Полиция снова и снова подстраивала провокации против пикетчиков. В первой половине дня 22 августа их ряды были дважды смяты; оба раза было много арестованных, которых увозили в местные отделения полиции. И это было ново для многих пикетчиков: поэтов, писателей, адвокатов, мелких торговцев, инженеров и художников — словом, людей, проживших всю свою жизнь в покое и поразительной безопасности; они вдруг почувствовали, что их теснят, толкают, тащат, словно каких-то преступников, и вся их уверенность в своей безопасности исчезла; они увидели, что закон, который, как им казалось, всегда оберегал их, стал вдруг орудием убийственной злобы, направленным против них. Некоторые перепугались насмерть, другие, напротив, ответили злобой на злобу, ненавистью на ненависть; арест вызвал в них необратимую перемену, которая не могла не повлиять на всю их последующую жизнь.

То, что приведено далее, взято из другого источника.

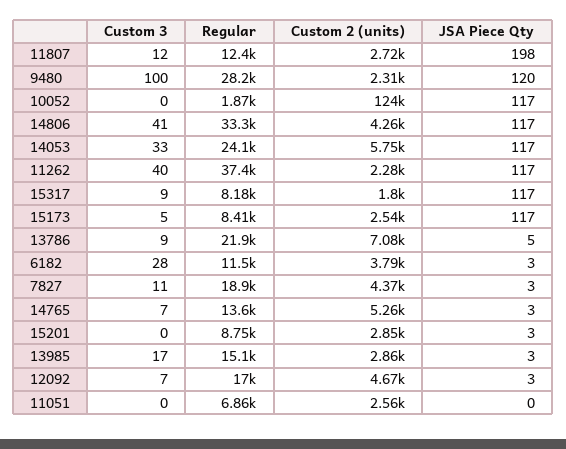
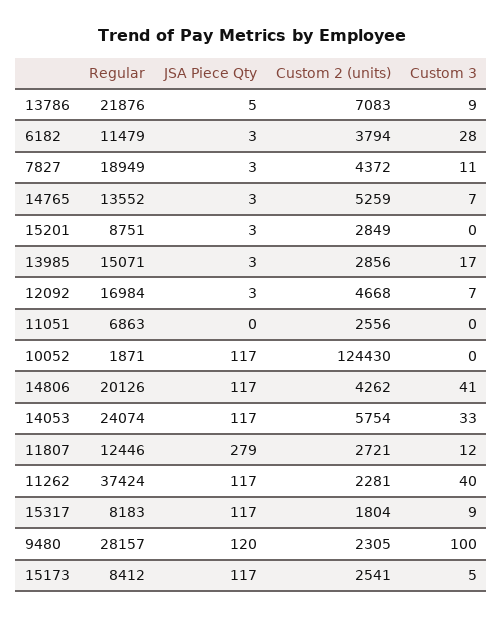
JSA Piece Qty, 11807: 198 -> 279
Regular, 14806: 33300 -> 20126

Для арестованных рабочих все было куда проще — они не почувствовали ни удивления, ни страха перед тем, что не было для них ни новым, ни необычным. В числе других арестовали и рабочего-негра, подметальщика на текстильной фабрике в Провиденсе, штата Род-Айленд. Он взял за свой счет выходной день, целый рабочий день, чтобы поехать в Бостон и поглядеть, что там делают люди, которые, как и он, не могут смириться с мыслью, что смерть невозбранно настигнет Сакко и Ванцетти. Этот рабочий не раздумывал слишком много или слишком подробно над делом Сакко и Ванцетти, однако в течение многих лет оно жило в его сознании, являлось неотъемлемой частью окружающего мира, в самом простом и ясном смысле этого слова. Он и не думал разбираться в показаниях свидетелей, но время от времени до него доходили высказывания Сакко или Ванцетти, он читал что-нибудь об их прошлом и понимал так же просто и ясно, что эти два злосчастных человека не могли совершить никакого преступления, а были такими же обыкновенными тружениками, как и он сам. Порой он и вправду мучительно задумывался над своим сродством с ними, особенно когда прочел в газете слова Ванцетти, сказанные им в одном из своих писем: «Нашим друзьям надо кричать, чтобы из услышали наши убийцы, — врагам же достаточно прошептать или даже вовсе промолчать, чтобы мысли из были подхвачены».